#### Problem to work on
Format the stretch from the first line of the entries through the line containing "Book A Consultation Now" as a numbered list, leaving out any blank lines.

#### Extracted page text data
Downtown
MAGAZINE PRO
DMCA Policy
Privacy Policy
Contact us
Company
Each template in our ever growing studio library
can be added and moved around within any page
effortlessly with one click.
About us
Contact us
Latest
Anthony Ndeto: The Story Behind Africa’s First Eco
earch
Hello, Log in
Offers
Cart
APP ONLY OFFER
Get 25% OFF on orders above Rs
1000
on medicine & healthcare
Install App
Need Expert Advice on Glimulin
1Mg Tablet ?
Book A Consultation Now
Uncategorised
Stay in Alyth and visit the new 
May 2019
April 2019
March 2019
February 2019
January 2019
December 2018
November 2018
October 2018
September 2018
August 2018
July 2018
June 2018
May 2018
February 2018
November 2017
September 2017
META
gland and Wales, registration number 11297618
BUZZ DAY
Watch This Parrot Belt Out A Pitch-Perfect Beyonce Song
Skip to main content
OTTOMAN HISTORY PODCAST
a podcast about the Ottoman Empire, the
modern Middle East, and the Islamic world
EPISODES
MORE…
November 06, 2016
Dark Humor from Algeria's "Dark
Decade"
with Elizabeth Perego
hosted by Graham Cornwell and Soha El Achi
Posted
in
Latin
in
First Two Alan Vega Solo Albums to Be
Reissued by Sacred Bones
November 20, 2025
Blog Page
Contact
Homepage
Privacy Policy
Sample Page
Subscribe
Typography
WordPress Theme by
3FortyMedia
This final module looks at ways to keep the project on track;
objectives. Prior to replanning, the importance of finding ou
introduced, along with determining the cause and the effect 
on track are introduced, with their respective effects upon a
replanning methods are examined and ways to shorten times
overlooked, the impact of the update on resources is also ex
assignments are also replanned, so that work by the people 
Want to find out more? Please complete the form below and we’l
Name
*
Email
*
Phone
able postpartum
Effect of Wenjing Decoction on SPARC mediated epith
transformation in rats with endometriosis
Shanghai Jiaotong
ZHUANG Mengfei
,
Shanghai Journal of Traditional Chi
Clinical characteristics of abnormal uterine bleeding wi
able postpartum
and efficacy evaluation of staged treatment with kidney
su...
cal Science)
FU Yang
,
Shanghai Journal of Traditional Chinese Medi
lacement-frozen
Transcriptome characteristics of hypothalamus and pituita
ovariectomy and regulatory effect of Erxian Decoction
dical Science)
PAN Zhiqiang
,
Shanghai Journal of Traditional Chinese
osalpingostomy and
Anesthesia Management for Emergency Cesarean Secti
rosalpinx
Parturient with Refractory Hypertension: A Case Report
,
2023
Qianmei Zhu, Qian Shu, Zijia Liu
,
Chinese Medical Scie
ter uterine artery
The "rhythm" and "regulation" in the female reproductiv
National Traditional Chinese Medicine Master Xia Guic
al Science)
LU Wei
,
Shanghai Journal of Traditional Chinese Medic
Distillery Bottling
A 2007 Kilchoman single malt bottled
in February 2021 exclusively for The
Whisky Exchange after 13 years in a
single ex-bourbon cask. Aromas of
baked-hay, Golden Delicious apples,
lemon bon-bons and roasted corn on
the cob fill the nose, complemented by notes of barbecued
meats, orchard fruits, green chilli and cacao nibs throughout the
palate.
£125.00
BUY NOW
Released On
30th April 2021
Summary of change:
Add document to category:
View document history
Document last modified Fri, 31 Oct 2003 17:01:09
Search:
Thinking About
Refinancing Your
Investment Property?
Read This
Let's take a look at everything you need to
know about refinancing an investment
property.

#### The answer
1. Downtown
2. MAGAZINE PRO
3. DMCA Policy
4. Privacy Policy
5. Contact us
6. Company
7. Each template in our ever growing studio library
8. can be added and moved around within any page
9. effortlessly with one click.
10. About us
11. Contact us
12. Latest
13. Anthony Ndeto: The Story Behind Africa’s First Eco
14. earch
15. Hello, Log in
16. Offers
17. Cart
18. APP ONLY OFFER
19. Get 25% OFF on orders above Rs
20. 1000
21. on medicine & healthcare
22. Install App
23. Need Expert Advice on Glimulin
24. 1Mg Tablet ?
25. Book A Consultation Now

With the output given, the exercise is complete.